Aaron Eckard ("The Dark Night") gehört nicht gerade zu Hollywoods großen Charakterdarstellern. Aber in einem Actionfilm macht sich der stoische Hüne auf jeden Fall gut. Deshalb ist es nur konsequent den Mimen als Frankensteins Monster in einer Geschichte zu besetzen, dessen Gothic-Horror-Elemente für den Filmemacher Stuart Beattie nur als grobschlächtiges Fantasy-Setting von Interesse ist. Dabei gemahnt die billige 3D-Fantasy-Kitsch-Welt an die Optik eines mittelprächtiges Computerspiels. An ein ebensolches erinnert auch spätestens dann die "Handlung" dieses tumben Action-Machwerks, als sich immer größere Scharen an Gargoyles und Dämonen wilde Kämpfe in den Lüften liefern. Da explodiert und kracht es kräftig und immer wenn eine Spielfigur – pardon: ein Gargoyle oder ein Dämon – sein Leben aushaucht, so schießt deren Seele im Falle eines guten Gargoyles blau gen Himmel bzw. im Falle eines bösen Dämons rot gen Erde/Hölle.

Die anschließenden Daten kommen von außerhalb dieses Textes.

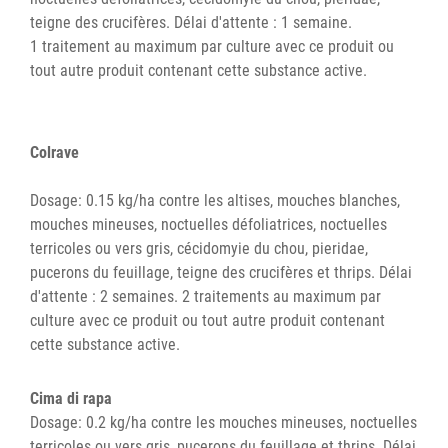
teigne des crucifères. Délai d'attente : 1 semaine.
1 traitement au maximum par culture avec ce produit ou
tout autre produit contenant cette substance active.
Colrave
Dosage: 0.15 kg/ha contre les altises, mouches blanches,
mouches mineuses, noctuelles défoliatrices, noctuelles
terricoles ou vers gris, cécidomyie du chou, pieridae,
pucerons du feuillage, teigne des crucifères et thrips. Délai
d'attente : 2 semaines. 2 traitements au maximum par
culture avec ce produit ou tout autre produit contenant
cette substance active.
Cima di rapa
Dosage: 0.2 kg/ha contre les mouches mineuses, noctuelles
terricoles ou vers gris, pucerons du feuillage et thrips. Délai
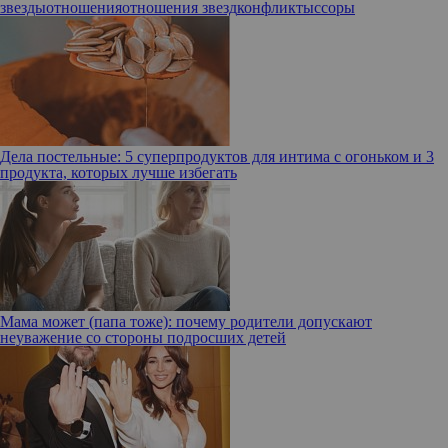
звезды
отношения
отношения звезд
конфликты
ссоры
Дела постельные: 5 суперпродуктов для интима с огоньком и 3
продукта, которых лучше избегать
Мама может (папа тоже): почему родители допускают
неуважение со стороны подросших детей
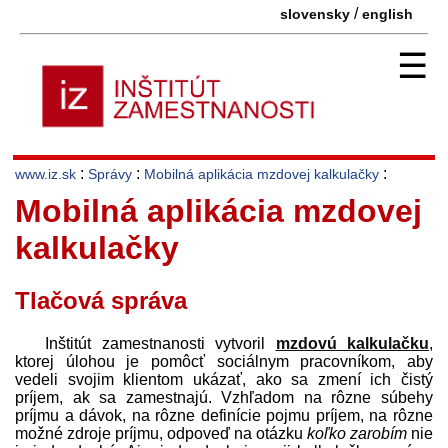
/
slovensky
english
☰
:
:
:
www.iz.sk
Správy
Mobilná aplikácia mzdovej kalkulačky
Mobilná aplikácia mzdovej
kalkulačky
Tlačová správa
Inštitút zamestnanosti vytvoril
mzdovú kalkulačku
,
ktorej úlohou je pomôcť sociálnym pracovníkom, aby
vedeli svojim klientom ukázať, ako sa zmení ich čistý
príjem, ak sa zamestnajú. Vzhľadom na rôzne súbehy
príjmu a dávok, na rôzne definície pojmu príjem, na rôzne
možné zdroje príjmu, odpoveď na otázku
koľko zarobím
nie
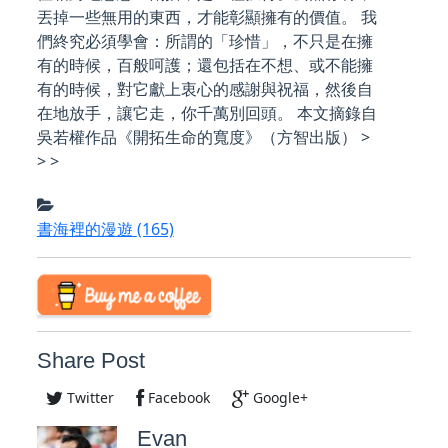
丟掉一些無用的東西，才能彰顯擁有的價值。 我
們終究必須學會：所謂的「珍惜」，不只是在擁
有的時候，百般呵護；還包括在不想、或不能擁
有的時候，對它獻上衷心的感謝與祝福，然後自
在地放手，讓它走，你千萬別回頭。 本文摘錄自
吳若權作品《開拓生命的寬度》（方智出版） >
> >
書海裡的漫遊
(165)
Share Post
Twitter
Facebook
Google+
Evan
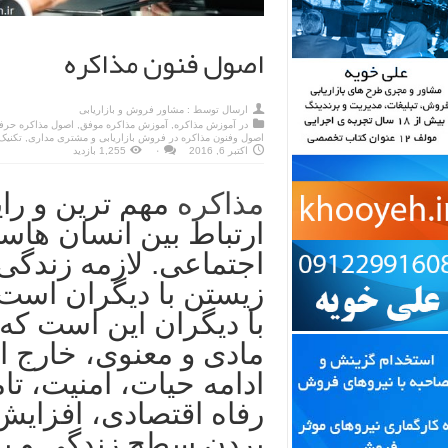
اصول فنون مذاکره
ارسال توسط :
مشاور فروش و بازاریابی
در
آموزش مذاکره
,
آموزش مذاکره موفق
,
اصول مذاکره حرف
اصول وفنون مذاکره در فروش بازاریابی و مشتری مداری
,
تکنیک
اکتبر 6, 2016
۰
1,255 بازدید
مذاکره
مهم ترین و رای
ارتباط بین انسان ها
اجتماعی. لازمه زندگی
زیستن با دیگران است. 
با دیگران این است که 
مادی و معنوی، خارج ا
ادامه حیات، امنیت، ت
رفاه اقتصادی، افزایش 
بردن سطح زندگی و بر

Mitten im Getümmel findet sich Adam/Aaaron mit finsterster Gesichtsversteinerung. Er hat auch wirklich nichts zu lachen. Erst wird Adam von der gestrengen Königin Leonore der Gargoyles (Miranda Otto) gefangengenommen und dann hat es auch noch der finstere Naberius (Bill Nighy), der Anführer der Dämonen, auf ihn abgesehen. Wer diesen Film wirklich ernst nimmt, wird wahrscheinlich sehr bald ähnliche Fluchtimpulse wie Adam verspüren. Aber egal, ob "I, Frankenstein" einfach unfreiwillig komisch oder doch bewusst so inszenierter Camp ist: Der bittere Ernst, mit dem dieser stumpfe Unsinn vonstatten geht, hat bei einer von vornherein auf null gesetzten Erwartungshaltung doch einen sehr eigenen Unterhaltungswert. Alleine die völlig übertriebenen Bassstimmen der bösen Dämonen sind bereits für so manche Lacher gut. Aber spätestens, wenn das Labor eines verrückten Wissenschaftlers samt passender Versuchsobjekte ins Bild rückt, verbindet sich kurzzeitig ein Hauch von "Re-Animator" (1985) mit dem allgegenwärtigen billigen Action-Schrott zu einem grandiosen Trash-Vergnügen. "I, Frankenstein" ist ein klarer Vertreter der Kategorie "so bad, it's good!".

Fazit: Ein Film wie ein vor Fett triefender Billig-Burger: Hirn ausschalten, 3D-Brille aufsetzen und genießen!